Work instructions
Report every line of the material that contains the string "冲调饮品".

::: Record set :::

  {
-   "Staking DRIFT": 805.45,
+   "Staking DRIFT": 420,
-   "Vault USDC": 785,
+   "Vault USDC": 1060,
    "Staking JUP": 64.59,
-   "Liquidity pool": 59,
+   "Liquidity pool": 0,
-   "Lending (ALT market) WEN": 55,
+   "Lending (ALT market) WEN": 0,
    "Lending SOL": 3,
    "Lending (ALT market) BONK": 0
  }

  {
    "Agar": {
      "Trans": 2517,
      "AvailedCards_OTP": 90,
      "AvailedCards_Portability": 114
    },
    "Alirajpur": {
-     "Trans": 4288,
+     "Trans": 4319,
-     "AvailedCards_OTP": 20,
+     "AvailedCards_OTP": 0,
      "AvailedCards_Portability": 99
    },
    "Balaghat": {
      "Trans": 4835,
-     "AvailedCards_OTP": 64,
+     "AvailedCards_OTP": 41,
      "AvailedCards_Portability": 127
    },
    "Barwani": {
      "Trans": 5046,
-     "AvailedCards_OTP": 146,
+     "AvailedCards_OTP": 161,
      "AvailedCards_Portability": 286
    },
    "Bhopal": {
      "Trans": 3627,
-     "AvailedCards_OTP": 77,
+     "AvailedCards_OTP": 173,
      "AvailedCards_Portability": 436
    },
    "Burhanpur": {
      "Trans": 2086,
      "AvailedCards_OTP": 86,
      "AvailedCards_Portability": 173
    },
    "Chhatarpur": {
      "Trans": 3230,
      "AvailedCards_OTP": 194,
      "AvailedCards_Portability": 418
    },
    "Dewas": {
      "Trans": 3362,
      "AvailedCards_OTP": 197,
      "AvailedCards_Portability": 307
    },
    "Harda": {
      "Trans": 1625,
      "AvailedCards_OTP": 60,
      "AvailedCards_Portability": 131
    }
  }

:::
::: Record set :::

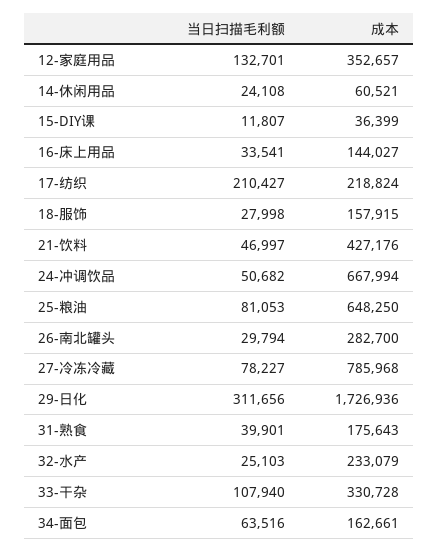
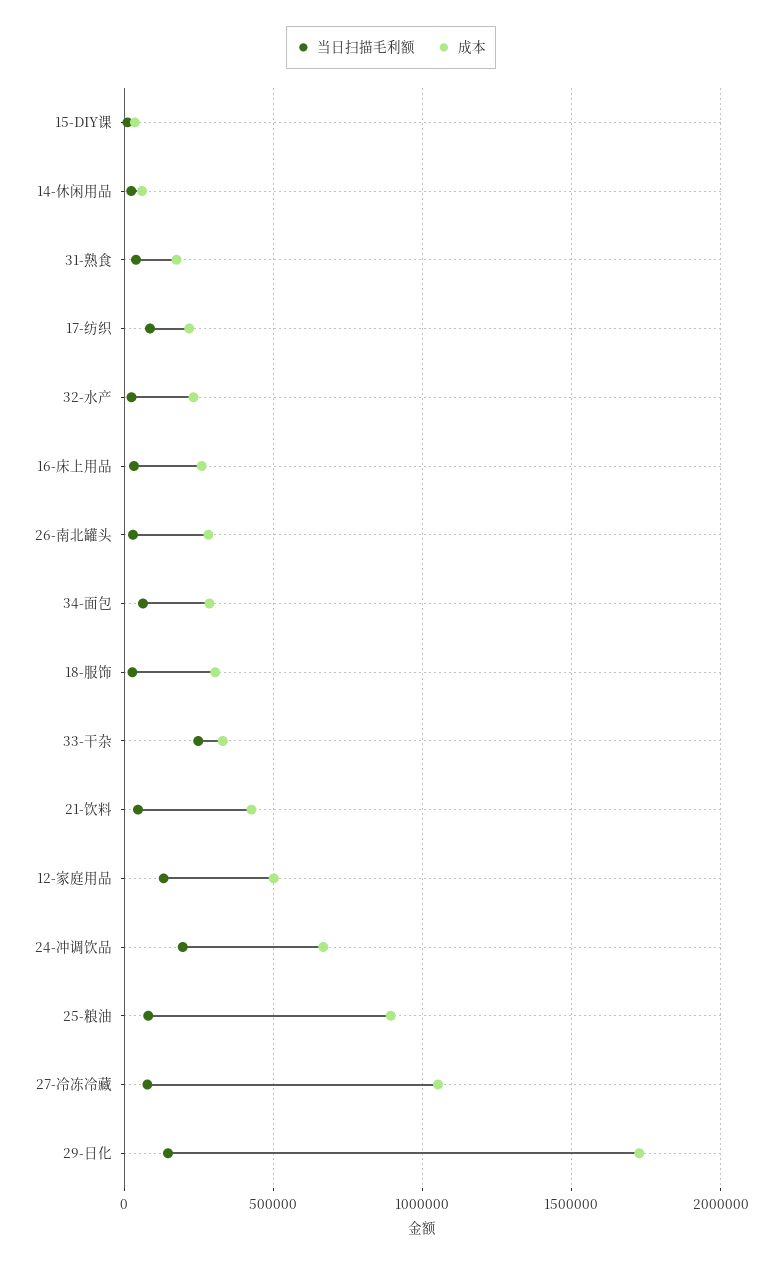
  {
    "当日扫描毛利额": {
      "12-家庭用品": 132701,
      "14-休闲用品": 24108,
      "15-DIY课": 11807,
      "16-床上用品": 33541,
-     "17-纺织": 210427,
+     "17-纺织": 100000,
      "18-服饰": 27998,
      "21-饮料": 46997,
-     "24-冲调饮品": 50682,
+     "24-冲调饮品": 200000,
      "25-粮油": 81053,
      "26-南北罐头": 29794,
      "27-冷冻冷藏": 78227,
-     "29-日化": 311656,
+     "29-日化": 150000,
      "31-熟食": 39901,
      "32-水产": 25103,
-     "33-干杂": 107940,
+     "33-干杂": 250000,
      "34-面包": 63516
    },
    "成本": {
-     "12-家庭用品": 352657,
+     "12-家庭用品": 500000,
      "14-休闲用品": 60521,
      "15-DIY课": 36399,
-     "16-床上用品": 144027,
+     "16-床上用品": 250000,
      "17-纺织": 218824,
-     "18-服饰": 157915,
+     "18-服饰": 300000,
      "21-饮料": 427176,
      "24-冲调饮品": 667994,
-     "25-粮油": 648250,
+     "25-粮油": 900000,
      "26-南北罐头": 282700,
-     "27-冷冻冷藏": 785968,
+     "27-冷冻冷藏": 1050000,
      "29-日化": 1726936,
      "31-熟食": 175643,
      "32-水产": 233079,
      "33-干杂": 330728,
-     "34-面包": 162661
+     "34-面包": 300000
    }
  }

:::

Your response
-     "24-冲调饮品": 50682,
+     "24-冲调饮品": 200000,
      "24-冲调饮品": 667994,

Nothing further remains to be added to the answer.